## YOUR TASK
List every line in the records that contains the string "with", matching case exactly.

## AVAILABLE RECORDS
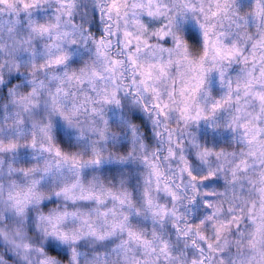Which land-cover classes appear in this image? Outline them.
<instances>
[{
	"label": "clouds",
	"instance_id": "obj_1",
	"mask_svg": "<svg viewBox=\"0 0 264 264\" xmlns=\"http://www.w3.org/2000/svg\"><path fill=\"white\" fill-rule=\"evenodd\" d=\"M0 264H264V0H0Z\"/></svg>",
	"mask_w": 264,
	"mask_h": 264
}]
</instances>
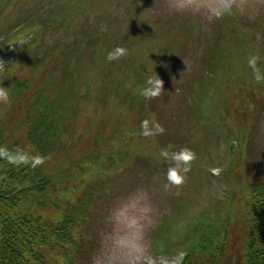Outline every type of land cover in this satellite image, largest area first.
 <instances>
[{
	"label": "rangeland",
	"instance_id": "rangeland-1",
	"mask_svg": "<svg viewBox=\"0 0 264 264\" xmlns=\"http://www.w3.org/2000/svg\"><path fill=\"white\" fill-rule=\"evenodd\" d=\"M17 1L0 0V36L25 31L17 43L0 41L2 60L13 61L0 65L9 92L0 124L25 156L41 145L53 146L50 157L60 151L45 164L62 161L54 176L64 206L44 212H69L62 195L76 203L83 185L95 197L120 195L92 230L86 264H181L191 251L196 264H224L207 262L204 246L222 247L227 264H240L249 209L232 177L238 170L253 188L264 181V114L251 109L264 110V81L248 65L258 56L264 74V0ZM115 47L127 54L109 62ZM36 64L56 90L48 81L38 89ZM153 74L163 90L146 99L140 92ZM19 78L30 84L26 92L14 90ZM40 99L52 107L37 127ZM155 115L164 131L146 136L143 121ZM29 123L32 134L24 132ZM185 148L195 158L187 172L180 166L184 182L171 184V154Z\"/></svg>",
	"mask_w": 264,
	"mask_h": 264
},
{
	"label": "trees",
	"instance_id": "trees-1",
	"mask_svg": "<svg viewBox=\"0 0 264 264\" xmlns=\"http://www.w3.org/2000/svg\"><path fill=\"white\" fill-rule=\"evenodd\" d=\"M3 1L1 0V2ZM22 1L18 0L17 4L23 5ZM49 22L52 23L50 17ZM13 32L7 41L3 36H0L2 45L4 42L6 46L17 43L19 39L25 36L22 35V32H25L23 28ZM33 35V38L39 36L38 33ZM29 40L32 41V38ZM0 56H2L1 53ZM172 59L173 57L169 61ZM27 67L29 66L25 64L19 69L21 71L29 69ZM40 69L37 64L32 69L35 80L40 79L37 84L38 89L48 86L47 81L48 87L55 89L53 80L40 76ZM16 72L13 73L16 74ZM164 73L165 77L167 72L164 71ZM30 82L32 81L30 80ZM68 82L71 83L72 81L68 80ZM29 85L27 80L23 78L19 80V84H16L14 90L18 88V90L23 89L26 92ZM59 85L62 86L61 83ZM43 92L40 91L39 96H42ZM52 95L48 99L53 100V104L55 99H52ZM40 100L42 105L33 117L38 122L34 125H40L39 120L46 113H51V102L44 99ZM251 109H254L257 114H264V110L257 105H252ZM248 116L251 118L249 119V129H253L255 126L254 114L248 113ZM153 119L159 123L158 115H155ZM27 125V128L31 126L30 123ZM27 128L25 127L24 132L27 130L28 134H31V127ZM19 132L18 130L17 133ZM17 141L20 142V140H15L12 137L9 138V134L2 130L0 124V264H58L59 260V264H81L84 259L86 264L94 248L95 236H93L92 230L99 226L106 205L120 195L112 190L105 193L102 198L95 197L90 191H85V185H83L81 193L73 197L76 203L69 202L70 197L66 194L62 195L63 198L65 197V207L72 209V214L75 215L72 218L73 221L70 220V209L69 212H64L61 217L47 215L44 211L48 207L60 208L64 206L58 205L60 189L57 188L58 185L55 183L54 176L62 161L60 160L58 165L53 163L54 166L51 168L45 164L47 160L52 161L53 158H56L60 151L55 156L50 157L49 154L53 146L48 149L47 146L41 145L37 148L35 153L37 155H34L32 159L25 156V153L20 150L21 148L16 147ZM37 157L41 158L40 163H36ZM239 175L240 172L237 170L232 180L234 185L239 183L245 189L247 193L245 205H248L249 212L243 224L246 234L241 259L238 262L240 264H264V181L257 183L253 188L247 186L246 180H241ZM221 249L222 247L219 249L218 246L212 248L204 246L202 248L204 255L202 256L207 262H217L221 259V262L227 264L223 258L225 251L223 252ZM192 255V251L190 254H186L182 264H196Z\"/></svg>",
	"mask_w": 264,
	"mask_h": 264
},
{
	"label": "clouds",
	"instance_id": "clouds-1",
	"mask_svg": "<svg viewBox=\"0 0 264 264\" xmlns=\"http://www.w3.org/2000/svg\"><path fill=\"white\" fill-rule=\"evenodd\" d=\"M127 54V49L123 47H115L112 51L107 53V60L109 62L114 60H119L120 57ZM259 57L253 55L248 60L249 67L253 70V75L257 83L264 81V74L261 73V69L257 67V61ZM163 90V82L156 74L150 75L146 79V86L141 89L140 94L146 99L159 96ZM9 99V92L7 88L0 87V102L7 103ZM151 125V128L149 127ZM143 127L145 129L144 134L155 135L157 133H162L164 129L155 122V120H145L143 121ZM161 155L167 157L169 154L167 152H162ZM195 158L194 153L189 149H181L179 152H174L171 154V159L176 162L174 167H169L167 171V180L174 185H180L184 182V176L179 172L181 164L185 167L184 172L188 171L187 165ZM41 158H36V163H40ZM216 171L215 169L213 170Z\"/></svg>",
	"mask_w": 264,
	"mask_h": 264
}]
</instances>
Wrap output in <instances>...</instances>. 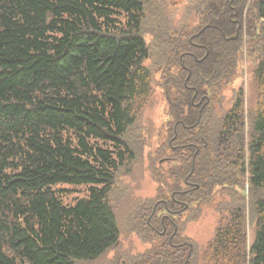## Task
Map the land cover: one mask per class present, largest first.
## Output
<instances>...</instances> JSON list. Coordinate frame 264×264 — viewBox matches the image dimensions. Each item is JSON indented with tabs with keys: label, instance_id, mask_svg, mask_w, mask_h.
Returning <instances> with one entry per match:
<instances>
[{
	"label": "trees",
	"instance_id": "1",
	"mask_svg": "<svg viewBox=\"0 0 264 264\" xmlns=\"http://www.w3.org/2000/svg\"><path fill=\"white\" fill-rule=\"evenodd\" d=\"M145 1L0 0V264L95 261L117 245L108 196L134 160L125 138L152 92L145 63L156 43L143 36ZM246 1L197 0L193 25L162 37L161 59L169 53L179 70L163 83L171 117L166 163L188 154L179 163L185 189L149 208L145 224L159 245L148 253L152 264H189L193 246L174 245L179 226L172 217L189 220L208 188L232 187L238 175L247 177L252 196L251 242L238 205L199 259L264 264V199L257 196L264 192V59L253 71L246 162L241 93L223 115L219 106L220 88L236 69ZM251 11L248 32L264 18V0H253ZM255 31L264 42V27ZM60 185L85 187L87 195L63 203Z\"/></svg>",
	"mask_w": 264,
	"mask_h": 264
},
{
	"label": "rangeland",
	"instance_id": "2",
	"mask_svg": "<svg viewBox=\"0 0 264 264\" xmlns=\"http://www.w3.org/2000/svg\"><path fill=\"white\" fill-rule=\"evenodd\" d=\"M196 2L197 0H182L179 5H172L160 0L145 1L146 19L143 36L146 43L151 44L152 47L156 43V49L153 48L152 51V62L145 63L152 72L153 83L147 105L125 138L134 153V160L127 167L120 169L113 190L108 196L119 227V240L115 247L99 259L76 264H152L148 260V253L159 245L158 239L152 236L145 224L151 210L149 208L158 198L170 197L172 191L185 189L183 181L186 179L187 171L180 169L179 163L187 159L188 154L185 151L179 152V163L170 161L166 163V158L171 153L167 149L165 130L171 117L163 83L172 75H178L179 70L173 62L171 63L169 53L166 55V62L161 59L163 50L160 43L166 31H168L166 37H171L173 31L193 25L196 15L193 7ZM252 3L253 0H247L244 5L240 18L241 48L235 63L236 69L233 76L228 77L222 84L219 98L223 115L232 106L235 96L241 93L244 116V159L242 160L244 162L247 161V146L250 141V118L255 111L257 101L253 71L264 59V42L260 43V37L256 39L258 34H262L255 31L261 32L264 18L257 20L251 32L247 30L246 21L253 15ZM209 172L205 170L203 177L206 174L209 176ZM192 181H199L198 171ZM233 181L232 187L229 188H226L227 186L208 188L198 214L190 217L189 220L187 215L172 217L179 226L174 245L184 242L193 246L194 256L189 264H202L199 257L214 239L219 223L228 215L229 209H235L238 205H242L246 214V241L248 245L250 244L254 230V216L250 208L252 196L247 177L238 175ZM55 190L59 191L62 202L66 204H71L74 200L85 198L87 195L85 187L60 185ZM257 196L264 199V192H259ZM147 205L148 209H146ZM193 211L195 212V209ZM161 216L160 213L155 218L159 220Z\"/></svg>",
	"mask_w": 264,
	"mask_h": 264
},
{
	"label": "flooded vegetation",
	"instance_id": "3",
	"mask_svg": "<svg viewBox=\"0 0 264 264\" xmlns=\"http://www.w3.org/2000/svg\"><path fill=\"white\" fill-rule=\"evenodd\" d=\"M183 243H184V242H183ZM184 244H185V243H184ZM186 245H189L190 249L192 248V245H191V244H187V243H186Z\"/></svg>",
	"mask_w": 264,
	"mask_h": 264
}]
</instances>
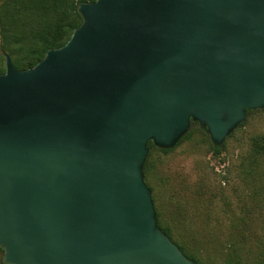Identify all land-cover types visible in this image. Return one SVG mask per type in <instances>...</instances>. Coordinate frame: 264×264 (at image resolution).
Masks as SVG:
<instances>
[{
  "label": "water",
  "instance_id": "1",
  "mask_svg": "<svg viewBox=\"0 0 264 264\" xmlns=\"http://www.w3.org/2000/svg\"><path fill=\"white\" fill-rule=\"evenodd\" d=\"M62 47L0 73L5 264H196L160 228L148 143L221 147L264 109V0H96Z\"/></svg>",
  "mask_w": 264,
  "mask_h": 264
},
{
  "label": "rangeland",
  "instance_id": "2",
  "mask_svg": "<svg viewBox=\"0 0 264 264\" xmlns=\"http://www.w3.org/2000/svg\"><path fill=\"white\" fill-rule=\"evenodd\" d=\"M3 64L0 57V67ZM200 128L191 127V137L168 154L156 147L146 182L174 238L190 241L201 262L225 264L232 241L250 238L264 246V196L256 194L264 193V156L254 161L252 150L253 137L264 134V109L247 114L244 126L227 138L217 156L208 132ZM3 255L0 249V259Z\"/></svg>",
  "mask_w": 264,
  "mask_h": 264
},
{
  "label": "trees",
  "instance_id": "3",
  "mask_svg": "<svg viewBox=\"0 0 264 264\" xmlns=\"http://www.w3.org/2000/svg\"><path fill=\"white\" fill-rule=\"evenodd\" d=\"M94 1L96 0H0V57L2 61L5 62V56L8 55L18 70L34 67L49 50L65 45L74 30L82 24V17L78 13L79 5ZM5 71V64H3L0 67V73H5ZM252 112L248 111V114ZM195 126L200 128L198 123L192 121V129ZM243 126L244 124L239 128ZM192 129L178 145L191 137ZM200 129L203 133L207 132V129ZM252 142L254 161H256V157L264 156V134L254 136ZM176 147L170 150L160 149V151L168 154ZM224 147V145L221 147L211 145L216 156L222 153ZM148 148L149 154L144 167L145 181L151 175V157L156 147L153 142H149ZM254 167V163L248 166L251 175H253ZM260 193L257 192V196H264V193ZM260 202L262 203L261 200ZM262 207L264 208V202ZM156 212L159 226L164 233L196 264H205L200 261V254L192 247L191 242L184 238L175 239L171 228L163 225L160 212L158 210ZM241 222L247 223L246 219H241ZM227 249L225 264H264V246H257L250 238L232 241ZM0 264H5L2 259H0Z\"/></svg>",
  "mask_w": 264,
  "mask_h": 264
}]
</instances>
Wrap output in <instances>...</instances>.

## CORRECT OUTPUT
<instances>...</instances> JSON list. Coordinate frame 264×264 — viewBox matches the image dimensions. Each item is JSON indented with tabs with keys: label, instance_id, mask_svg, mask_w, mask_h.
Returning <instances> with one entry per match:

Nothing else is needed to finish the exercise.